In the short term, it was great. My salary was unaffected, and I continued poking along at the University. However, my failure to secure funding would come back to bite me in the ass a year later during the financial downturn, ultimately resulting in me leaving the University in a hurry. That's a longer story best told later, but it ended with me landing in my current job. 

In hindsight, do I regret what I did?

This was pushing ten years ago. I've had a lot of time to ponder what I did and why, and I can honestly say that I would do the same thing again in that situation. Academia is a bizarre world, and the perverse flipping of motivations that occasionally occurs is something that cannot be fought against.  

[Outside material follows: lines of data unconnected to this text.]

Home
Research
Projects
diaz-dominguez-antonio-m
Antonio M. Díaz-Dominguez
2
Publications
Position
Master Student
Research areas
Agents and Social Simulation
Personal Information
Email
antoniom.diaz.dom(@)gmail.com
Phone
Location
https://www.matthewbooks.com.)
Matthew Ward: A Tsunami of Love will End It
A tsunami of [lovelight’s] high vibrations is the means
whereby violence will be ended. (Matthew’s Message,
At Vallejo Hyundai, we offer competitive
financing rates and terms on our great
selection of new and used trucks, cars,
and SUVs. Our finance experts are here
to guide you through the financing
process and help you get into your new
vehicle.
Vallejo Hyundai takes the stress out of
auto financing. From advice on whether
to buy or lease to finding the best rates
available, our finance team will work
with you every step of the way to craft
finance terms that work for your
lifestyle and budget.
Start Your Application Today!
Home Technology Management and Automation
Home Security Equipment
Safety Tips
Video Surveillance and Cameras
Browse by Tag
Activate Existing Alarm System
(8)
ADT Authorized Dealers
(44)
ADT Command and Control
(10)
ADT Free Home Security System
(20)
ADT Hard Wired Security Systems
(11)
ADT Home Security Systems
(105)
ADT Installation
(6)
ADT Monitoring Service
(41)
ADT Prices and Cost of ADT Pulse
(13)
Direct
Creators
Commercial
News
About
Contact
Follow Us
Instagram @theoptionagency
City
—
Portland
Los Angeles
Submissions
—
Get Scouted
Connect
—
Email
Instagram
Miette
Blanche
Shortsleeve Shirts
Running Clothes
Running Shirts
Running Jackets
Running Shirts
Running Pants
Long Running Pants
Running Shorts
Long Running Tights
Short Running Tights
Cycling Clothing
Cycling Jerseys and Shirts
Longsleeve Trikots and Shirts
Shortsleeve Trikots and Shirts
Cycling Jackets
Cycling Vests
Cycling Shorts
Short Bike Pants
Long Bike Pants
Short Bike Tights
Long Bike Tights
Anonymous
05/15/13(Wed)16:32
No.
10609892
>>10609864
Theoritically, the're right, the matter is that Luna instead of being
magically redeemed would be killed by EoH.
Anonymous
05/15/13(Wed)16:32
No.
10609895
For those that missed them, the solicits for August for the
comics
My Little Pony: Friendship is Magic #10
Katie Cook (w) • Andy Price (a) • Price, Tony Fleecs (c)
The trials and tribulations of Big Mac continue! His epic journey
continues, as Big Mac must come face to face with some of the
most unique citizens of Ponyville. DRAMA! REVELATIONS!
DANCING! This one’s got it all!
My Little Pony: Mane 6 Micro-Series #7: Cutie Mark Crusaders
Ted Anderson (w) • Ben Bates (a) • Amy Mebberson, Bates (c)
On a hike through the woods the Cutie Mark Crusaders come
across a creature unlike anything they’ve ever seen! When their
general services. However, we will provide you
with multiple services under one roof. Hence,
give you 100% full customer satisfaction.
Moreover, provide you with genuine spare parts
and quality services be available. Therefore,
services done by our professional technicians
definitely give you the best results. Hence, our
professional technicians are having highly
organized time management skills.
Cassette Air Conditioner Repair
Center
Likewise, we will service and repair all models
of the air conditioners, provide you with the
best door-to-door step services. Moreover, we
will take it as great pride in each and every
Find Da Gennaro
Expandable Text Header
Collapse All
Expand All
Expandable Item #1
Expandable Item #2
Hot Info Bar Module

If more proof was needed that I did the right thing, it came from anecdotally observing those who took the other path. There were two other postdocs in our lab, one slightly senior and one slightly junior. Both of them were real crackerjacks, and received the postdoc fellowship I didn't. Checking on them via Linkedin, I see that neither ever became faculty. However, secured in part by their fellowships, both of them lingered in their dead-end jobs for  very, very long time. From a money perspective, this was a terrible decision. Each of them spent between eight and nine years the a low-paying job that I escaped after two. After I joined a pharma company, there was a >100K difference in our compensation for the following SEVEN YEARS, which probably persists now to some degree (the positions at the companies they joined appear similar to the junior position I accepted eight years ago)**. While money certainly isn't everything, I'm very happy I moved on early, even if the road was rocky.  

Postscript

Remember that epigenetics project I worked on? The one that would change the world? It was eventually published in a decent-but-unspectacular journal and remains, as of time of writing, the least cited paper I have ever been involved with. I cared about as much as a fourth author could. 

*I am aware an alternate explanation exists - that anything I touch turns to shit. Har har. In my defense, the lab persisted for years after I left and never did anything that got traction. Perhaps you could argue I had the same effect as a lethal dose of radiation, but that's maybe too much truth for today.

**I am not bagging on these folks, both of whom are great people (and better/more professional scientists) than I. In case it's not been clear from my writing, luck plays a tremendous role in both science and life.